Unfortunately, this level of craftsmanship is waning—a shared struggle across the sewing industry. Though Becker’s employee count doubled from four to eight last year, the requirements to join her staff are not easily met. “If you’re hiring a musician, you don’t want someone who two months ago started playing guitar,” Becker says. “My employees must have a minimum of 15 years of experience, including tufting skills, which creates the folds, buttons and channels you see in antique chairs. It’s a different skill set than putting fabric on a sofa.” Most members of her team have 30 to 40 years of experience.
Well aware of the declining availability of craftspeople, Becker is working to draw in the next generation and teach them these skills. She has partnered with local schools to teach students about her business and help them get hands-on upholstery experience. “Plenty of videos and tutorials are available online to teach people the basics of this craft, but it involves a lot of physical work too,” Becker says. “My company provides the whole spectrum of services, from sewing and pattern matching to using specialized equipment and building up furniture with the right pads, webbing and springs. But it’s growing harder to get people interested in physical labor. I’ve seen enough interest in others to keep me hopeful, but this is a dying art; I’m going to hold onto it for as long as I can.”
Every day is different
Though Becker considers herself semi-retired, her love for history and preservation continues to keep her calendar full. The success of her Bishop’s Palace project led to more work for the Galveston Historical Foundation, including the recent reupholstery of the captain’s quarters inside the 1877 tall ship ELISSA, a floating museum and one of only three ships of its kind in the world to still actively sail. It also opened the door to her team’s 2019 installation of a striped Scalamandré silk wall in the sitting room of the W. H. Stark House, a 14,000-square-foot Victorian home in Orange, Texas. “The house hadn’t had a makeover since the ’70s; working on that project was beyond happiness for me,” Becker says. “It’s such an honor to be able to do this work.”

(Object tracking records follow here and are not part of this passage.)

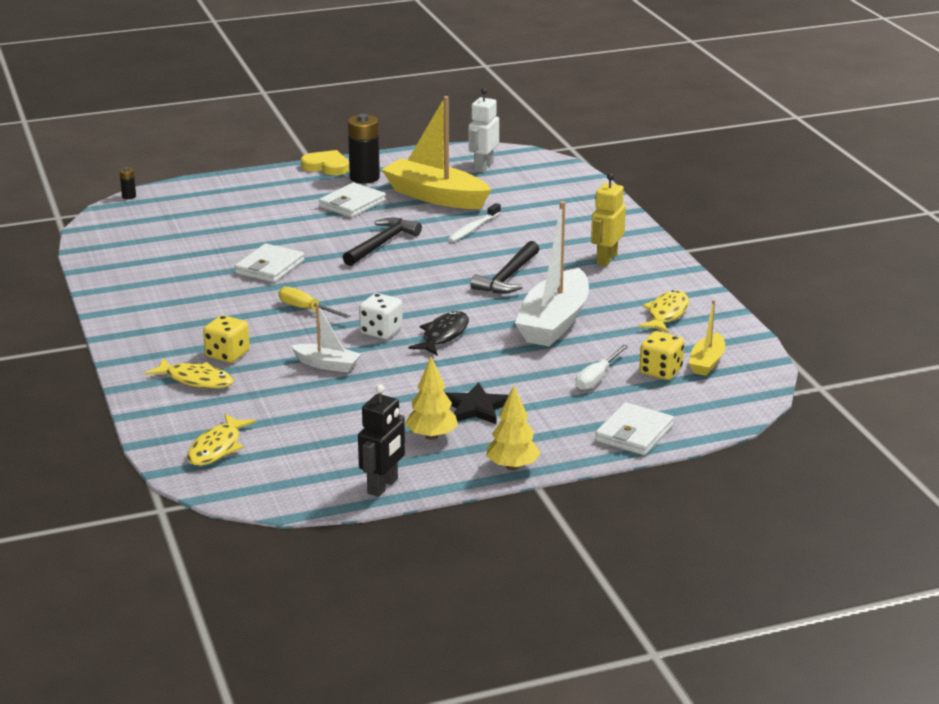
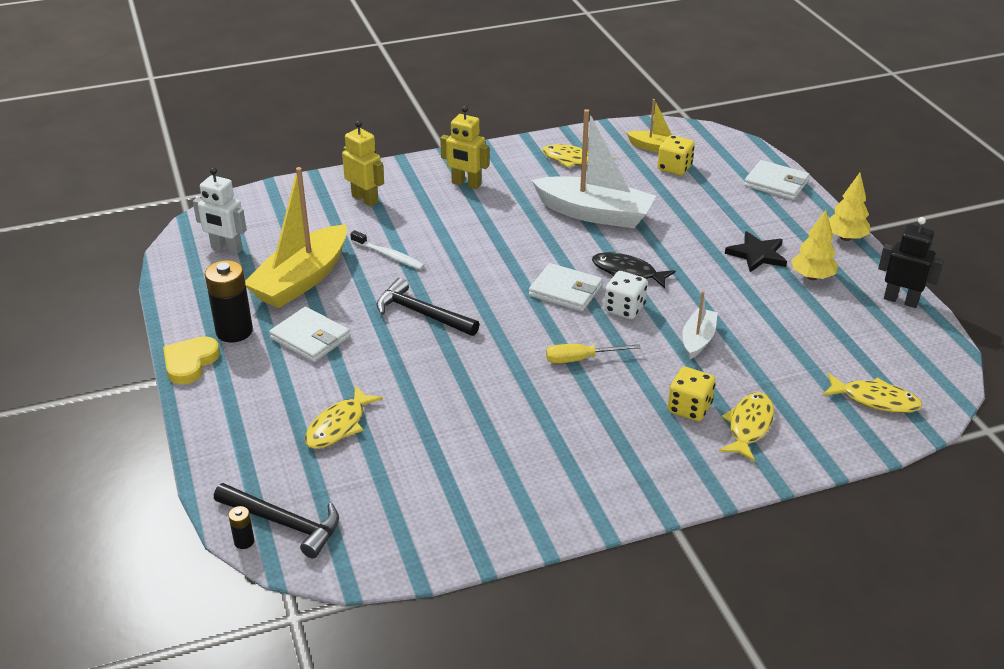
camera: 90 degrees left, 10 degrees up
white wallet [235,244,304,283] -> white wallet moved to [529,263,603,312]
yellow screwdriver [279,287,351,318] -> yellow screwdriver turned 45 degrees clockwise [546,344,641,363]
black hammer [470,241,539,293] -> black hammer moved to [214,483,339,558]
white screwdriver [576,345,629,390] -> none
none -> yellow fish [305,385,383,449]
none -> yellow robot [342,120,384,207]

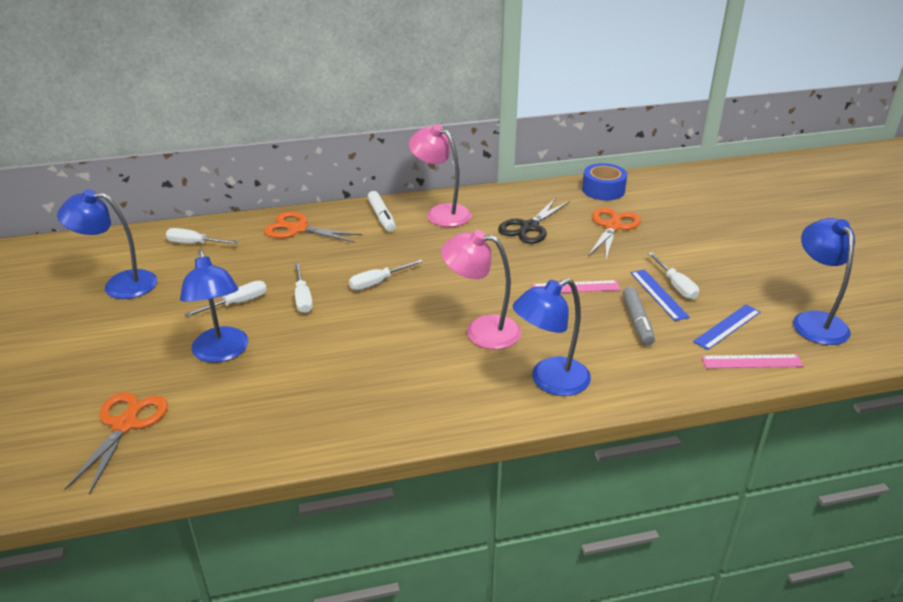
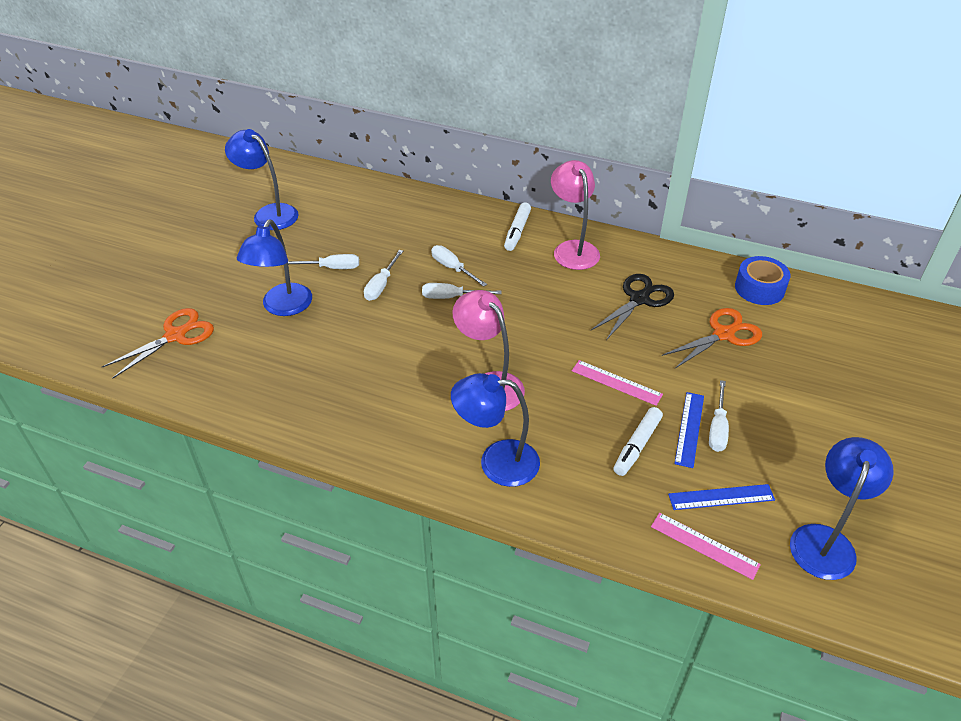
camera: 35 degrees right, 10 degrees up
white screwdriver [166,228,239,244] -> white screwdriver moved to [431,245,487,287]
orange scissors [264,212,362,243] -> none
black scissors [498,198,570,244] -> black scissors turned 150 degrees clockwise [591,274,674,340]
grey marker [623,287,655,345] -> white marker [613,407,663,476]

When Becker and her team are not beautifying historic landmarks, they’re often preserving individual clients’ antiques and heirlooms, many of which are from the early 1900s. And because of their proximity to the Gulf Coast, they also stay busy with coastal projects. “No two jobs are identical at all. I’ll design contemporary coastal condo interiors and then turn around and work on a chair from the 1800s,” Becker says. “It keeps every day exciting.”
Occasionally, a special “from-scratch” order comes along. Becker recently designed and built a 58-inch sofa for a couple’s “tiny home” by the water. The fabric selection process, as usual, was her favorite part. “I love helping people think through all of the needs the fabric must meet, whether that’s durability or softness and everything in between,” she says. “I help them realize they’re not just going out shopping for fabrics; they’re making a design choice for their home that’s suitable for their family. There’s a lot of communication in this line of work, and it’s a heartfelt business without a doubt.”
Holly Eamon is a business writer and editor based in Minneapolis, Minn.
SIDEBAR: Preserving with purpose
Christine Becker’s interior design studio, Woven Inspiration, specializes in upholstery, fabric and window treatment services—enhanced by the team’s unique expertise in historic restoration. Even when they’re not completing historical projects, Becker and her team find ways to bring the past back to life thanks to their shop location, which is merely steps from a salvage yard. “I’ll often get repurposed wood from the yard for furniture frames; it makes a piece much more enchanting,” Becker says, noting a sofa frame she recently built for a client using pieces of a 1908 piano that was chopped up and dropped in the yard. “Clients love it, and that’s what we’re all about: the art of preservation.”